-- What you need to do --
State how many of the lines below contain the word "risus". Give only the number.
Available data Block Start
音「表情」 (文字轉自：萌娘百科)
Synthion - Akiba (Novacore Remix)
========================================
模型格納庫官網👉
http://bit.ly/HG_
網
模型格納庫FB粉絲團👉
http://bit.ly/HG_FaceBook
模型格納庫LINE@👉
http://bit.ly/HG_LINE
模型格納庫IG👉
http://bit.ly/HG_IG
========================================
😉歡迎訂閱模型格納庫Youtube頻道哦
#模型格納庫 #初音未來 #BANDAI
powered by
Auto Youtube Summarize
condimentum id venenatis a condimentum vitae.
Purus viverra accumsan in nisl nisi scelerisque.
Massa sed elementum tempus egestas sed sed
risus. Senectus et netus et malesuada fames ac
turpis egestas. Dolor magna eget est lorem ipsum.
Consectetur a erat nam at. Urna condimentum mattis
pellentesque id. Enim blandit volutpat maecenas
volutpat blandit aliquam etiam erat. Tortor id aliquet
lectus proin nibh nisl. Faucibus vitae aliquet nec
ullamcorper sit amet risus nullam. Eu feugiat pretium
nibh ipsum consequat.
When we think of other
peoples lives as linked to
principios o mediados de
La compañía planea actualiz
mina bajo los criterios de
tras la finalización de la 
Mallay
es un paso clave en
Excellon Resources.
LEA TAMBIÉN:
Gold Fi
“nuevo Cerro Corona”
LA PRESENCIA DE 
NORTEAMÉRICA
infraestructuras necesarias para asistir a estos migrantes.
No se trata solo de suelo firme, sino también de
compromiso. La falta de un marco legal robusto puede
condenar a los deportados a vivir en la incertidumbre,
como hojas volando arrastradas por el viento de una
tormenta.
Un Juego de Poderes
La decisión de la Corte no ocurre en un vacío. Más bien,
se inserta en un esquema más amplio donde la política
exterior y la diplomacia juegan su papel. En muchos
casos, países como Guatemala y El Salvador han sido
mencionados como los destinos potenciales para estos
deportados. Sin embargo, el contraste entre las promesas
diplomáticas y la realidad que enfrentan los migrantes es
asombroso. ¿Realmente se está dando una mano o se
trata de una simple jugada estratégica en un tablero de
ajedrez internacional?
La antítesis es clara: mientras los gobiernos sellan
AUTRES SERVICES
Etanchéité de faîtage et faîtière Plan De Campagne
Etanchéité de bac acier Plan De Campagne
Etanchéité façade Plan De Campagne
Available data Block End
-- Response area --
2